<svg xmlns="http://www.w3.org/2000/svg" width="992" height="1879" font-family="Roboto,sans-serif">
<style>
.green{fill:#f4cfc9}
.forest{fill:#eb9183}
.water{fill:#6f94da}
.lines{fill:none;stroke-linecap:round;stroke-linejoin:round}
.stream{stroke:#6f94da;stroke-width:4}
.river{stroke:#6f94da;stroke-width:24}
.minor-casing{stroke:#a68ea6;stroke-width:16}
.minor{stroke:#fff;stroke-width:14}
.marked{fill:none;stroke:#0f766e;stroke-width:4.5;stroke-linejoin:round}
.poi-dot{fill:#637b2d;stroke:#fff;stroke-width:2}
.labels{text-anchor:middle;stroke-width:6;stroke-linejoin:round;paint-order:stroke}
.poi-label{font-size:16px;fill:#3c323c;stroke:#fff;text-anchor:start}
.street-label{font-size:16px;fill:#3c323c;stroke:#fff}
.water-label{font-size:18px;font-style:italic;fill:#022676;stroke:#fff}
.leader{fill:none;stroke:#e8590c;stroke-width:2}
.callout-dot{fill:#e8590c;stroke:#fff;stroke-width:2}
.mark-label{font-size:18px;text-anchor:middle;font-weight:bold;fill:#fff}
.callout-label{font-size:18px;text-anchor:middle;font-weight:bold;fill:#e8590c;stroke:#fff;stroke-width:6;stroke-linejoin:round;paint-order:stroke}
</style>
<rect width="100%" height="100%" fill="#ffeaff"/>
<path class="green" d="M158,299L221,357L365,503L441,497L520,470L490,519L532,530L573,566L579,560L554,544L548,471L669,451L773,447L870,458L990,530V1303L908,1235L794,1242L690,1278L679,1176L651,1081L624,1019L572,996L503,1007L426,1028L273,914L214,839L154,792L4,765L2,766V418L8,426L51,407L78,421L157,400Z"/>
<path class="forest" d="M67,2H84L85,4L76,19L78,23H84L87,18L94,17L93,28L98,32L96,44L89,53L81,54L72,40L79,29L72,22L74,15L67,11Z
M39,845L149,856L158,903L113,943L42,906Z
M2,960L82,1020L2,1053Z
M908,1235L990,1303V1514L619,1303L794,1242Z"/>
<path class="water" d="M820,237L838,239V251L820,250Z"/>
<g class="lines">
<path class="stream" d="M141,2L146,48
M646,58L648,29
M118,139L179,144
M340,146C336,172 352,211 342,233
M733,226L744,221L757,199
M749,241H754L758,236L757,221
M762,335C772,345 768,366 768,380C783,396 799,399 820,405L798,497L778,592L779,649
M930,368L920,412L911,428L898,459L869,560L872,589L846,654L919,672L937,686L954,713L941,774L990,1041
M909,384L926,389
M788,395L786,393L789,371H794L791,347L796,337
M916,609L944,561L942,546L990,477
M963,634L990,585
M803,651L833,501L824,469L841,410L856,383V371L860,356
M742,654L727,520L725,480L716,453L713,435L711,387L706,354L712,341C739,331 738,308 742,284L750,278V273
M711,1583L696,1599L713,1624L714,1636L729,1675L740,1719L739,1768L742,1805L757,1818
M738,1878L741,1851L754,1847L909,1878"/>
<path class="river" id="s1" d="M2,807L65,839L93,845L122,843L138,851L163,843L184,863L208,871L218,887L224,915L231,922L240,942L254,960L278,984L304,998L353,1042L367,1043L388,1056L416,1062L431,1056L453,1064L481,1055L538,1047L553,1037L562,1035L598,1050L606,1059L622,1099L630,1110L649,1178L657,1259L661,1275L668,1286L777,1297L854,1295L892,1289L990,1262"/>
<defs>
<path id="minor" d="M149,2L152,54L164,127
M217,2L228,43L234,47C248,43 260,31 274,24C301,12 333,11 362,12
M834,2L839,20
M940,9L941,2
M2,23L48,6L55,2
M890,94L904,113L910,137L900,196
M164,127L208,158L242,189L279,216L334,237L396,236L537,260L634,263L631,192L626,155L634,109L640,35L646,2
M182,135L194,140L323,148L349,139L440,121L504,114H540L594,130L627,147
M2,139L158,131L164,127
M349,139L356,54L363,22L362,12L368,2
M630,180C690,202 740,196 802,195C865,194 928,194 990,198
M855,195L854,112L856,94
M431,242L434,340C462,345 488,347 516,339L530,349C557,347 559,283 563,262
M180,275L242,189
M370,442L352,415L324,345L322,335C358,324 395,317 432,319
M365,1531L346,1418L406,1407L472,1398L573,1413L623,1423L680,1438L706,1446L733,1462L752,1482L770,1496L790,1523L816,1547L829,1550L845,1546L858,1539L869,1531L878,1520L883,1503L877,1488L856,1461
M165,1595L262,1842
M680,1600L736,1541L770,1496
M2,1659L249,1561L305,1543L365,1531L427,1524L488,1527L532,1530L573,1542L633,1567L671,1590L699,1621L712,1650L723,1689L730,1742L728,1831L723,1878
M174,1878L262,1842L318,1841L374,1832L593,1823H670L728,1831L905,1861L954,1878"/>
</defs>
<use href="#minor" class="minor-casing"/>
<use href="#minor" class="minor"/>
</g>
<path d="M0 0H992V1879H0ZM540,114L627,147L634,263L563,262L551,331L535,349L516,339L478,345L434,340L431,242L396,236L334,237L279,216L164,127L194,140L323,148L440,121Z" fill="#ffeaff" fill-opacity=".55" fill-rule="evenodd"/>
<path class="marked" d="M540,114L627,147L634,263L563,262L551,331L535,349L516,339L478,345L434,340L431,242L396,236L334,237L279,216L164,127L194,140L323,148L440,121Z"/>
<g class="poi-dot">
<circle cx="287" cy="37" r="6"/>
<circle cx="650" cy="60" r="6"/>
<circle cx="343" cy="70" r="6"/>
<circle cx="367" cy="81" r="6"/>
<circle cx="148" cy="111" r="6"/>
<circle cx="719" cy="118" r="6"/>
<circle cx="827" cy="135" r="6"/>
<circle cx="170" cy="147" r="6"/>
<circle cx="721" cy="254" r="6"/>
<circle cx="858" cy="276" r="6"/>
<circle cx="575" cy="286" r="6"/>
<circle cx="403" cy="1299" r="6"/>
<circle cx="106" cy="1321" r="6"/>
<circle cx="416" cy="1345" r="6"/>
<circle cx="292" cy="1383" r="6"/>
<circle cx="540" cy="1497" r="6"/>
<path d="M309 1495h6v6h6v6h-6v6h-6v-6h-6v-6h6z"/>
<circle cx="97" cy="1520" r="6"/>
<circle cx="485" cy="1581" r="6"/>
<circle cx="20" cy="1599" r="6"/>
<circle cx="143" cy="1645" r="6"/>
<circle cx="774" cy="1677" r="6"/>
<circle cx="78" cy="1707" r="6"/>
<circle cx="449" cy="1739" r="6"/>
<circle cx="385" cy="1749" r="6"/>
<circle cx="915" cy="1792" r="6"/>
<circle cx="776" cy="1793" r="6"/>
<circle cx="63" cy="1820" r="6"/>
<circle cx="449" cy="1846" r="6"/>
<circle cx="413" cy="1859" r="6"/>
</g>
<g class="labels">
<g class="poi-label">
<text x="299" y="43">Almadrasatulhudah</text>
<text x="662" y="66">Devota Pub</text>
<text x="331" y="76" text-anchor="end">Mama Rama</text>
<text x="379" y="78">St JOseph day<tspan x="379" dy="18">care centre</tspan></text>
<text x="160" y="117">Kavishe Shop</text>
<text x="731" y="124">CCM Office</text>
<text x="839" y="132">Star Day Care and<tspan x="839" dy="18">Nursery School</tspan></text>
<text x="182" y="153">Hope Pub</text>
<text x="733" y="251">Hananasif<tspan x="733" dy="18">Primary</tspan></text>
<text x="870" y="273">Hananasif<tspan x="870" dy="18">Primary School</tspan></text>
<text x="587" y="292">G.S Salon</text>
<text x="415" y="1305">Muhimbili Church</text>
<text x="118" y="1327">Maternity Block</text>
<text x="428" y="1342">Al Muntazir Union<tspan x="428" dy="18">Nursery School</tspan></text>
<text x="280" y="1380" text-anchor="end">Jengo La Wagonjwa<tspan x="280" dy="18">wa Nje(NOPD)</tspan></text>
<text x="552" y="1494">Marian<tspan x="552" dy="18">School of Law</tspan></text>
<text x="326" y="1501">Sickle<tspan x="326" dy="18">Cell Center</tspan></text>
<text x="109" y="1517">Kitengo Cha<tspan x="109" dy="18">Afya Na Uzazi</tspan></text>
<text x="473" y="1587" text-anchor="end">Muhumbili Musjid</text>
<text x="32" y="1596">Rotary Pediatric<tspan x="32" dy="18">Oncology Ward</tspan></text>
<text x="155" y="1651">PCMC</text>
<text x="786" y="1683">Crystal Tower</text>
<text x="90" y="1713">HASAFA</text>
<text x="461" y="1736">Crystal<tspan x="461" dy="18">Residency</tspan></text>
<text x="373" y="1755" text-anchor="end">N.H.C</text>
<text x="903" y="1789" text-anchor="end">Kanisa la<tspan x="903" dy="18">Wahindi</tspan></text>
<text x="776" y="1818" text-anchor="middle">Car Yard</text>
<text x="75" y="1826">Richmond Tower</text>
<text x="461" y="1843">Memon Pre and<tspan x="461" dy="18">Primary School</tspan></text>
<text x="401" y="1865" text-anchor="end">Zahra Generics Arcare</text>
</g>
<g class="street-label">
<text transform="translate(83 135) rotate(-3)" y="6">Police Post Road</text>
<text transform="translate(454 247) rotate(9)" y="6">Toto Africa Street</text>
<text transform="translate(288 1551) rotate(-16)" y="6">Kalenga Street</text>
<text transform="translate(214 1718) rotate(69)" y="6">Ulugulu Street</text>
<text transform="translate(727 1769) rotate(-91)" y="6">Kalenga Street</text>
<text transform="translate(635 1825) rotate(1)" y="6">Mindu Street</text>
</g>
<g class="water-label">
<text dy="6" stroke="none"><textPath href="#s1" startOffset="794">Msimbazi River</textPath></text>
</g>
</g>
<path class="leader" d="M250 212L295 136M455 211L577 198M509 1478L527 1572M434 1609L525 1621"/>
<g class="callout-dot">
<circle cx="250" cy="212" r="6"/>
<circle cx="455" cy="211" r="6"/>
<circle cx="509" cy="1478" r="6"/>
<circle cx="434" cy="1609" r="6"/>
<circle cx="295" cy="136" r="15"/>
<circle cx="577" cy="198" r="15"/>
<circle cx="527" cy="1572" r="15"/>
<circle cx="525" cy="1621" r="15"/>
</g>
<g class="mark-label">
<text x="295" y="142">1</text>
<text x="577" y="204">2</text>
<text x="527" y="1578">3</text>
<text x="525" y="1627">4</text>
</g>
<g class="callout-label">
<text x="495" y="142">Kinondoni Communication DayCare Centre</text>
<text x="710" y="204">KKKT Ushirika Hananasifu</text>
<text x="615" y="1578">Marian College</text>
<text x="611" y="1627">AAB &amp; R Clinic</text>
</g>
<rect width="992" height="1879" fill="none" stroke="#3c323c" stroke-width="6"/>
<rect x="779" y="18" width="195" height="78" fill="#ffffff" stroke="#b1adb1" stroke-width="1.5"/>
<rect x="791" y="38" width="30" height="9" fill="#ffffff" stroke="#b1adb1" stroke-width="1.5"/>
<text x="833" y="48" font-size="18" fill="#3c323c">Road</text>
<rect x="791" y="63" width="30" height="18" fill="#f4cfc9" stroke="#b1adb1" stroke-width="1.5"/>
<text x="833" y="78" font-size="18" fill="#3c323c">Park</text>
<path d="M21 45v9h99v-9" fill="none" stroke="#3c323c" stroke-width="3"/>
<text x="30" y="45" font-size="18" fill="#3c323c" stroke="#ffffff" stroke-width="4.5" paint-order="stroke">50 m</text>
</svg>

_ _ _

> **Exercise brief**
Scan the records above for the string "lines", then copy each line where it turns up.

> **Reply to the task**
.lines{fill:none;stroke-linecap:round;stroke-linejoin:round}
<g class="lines">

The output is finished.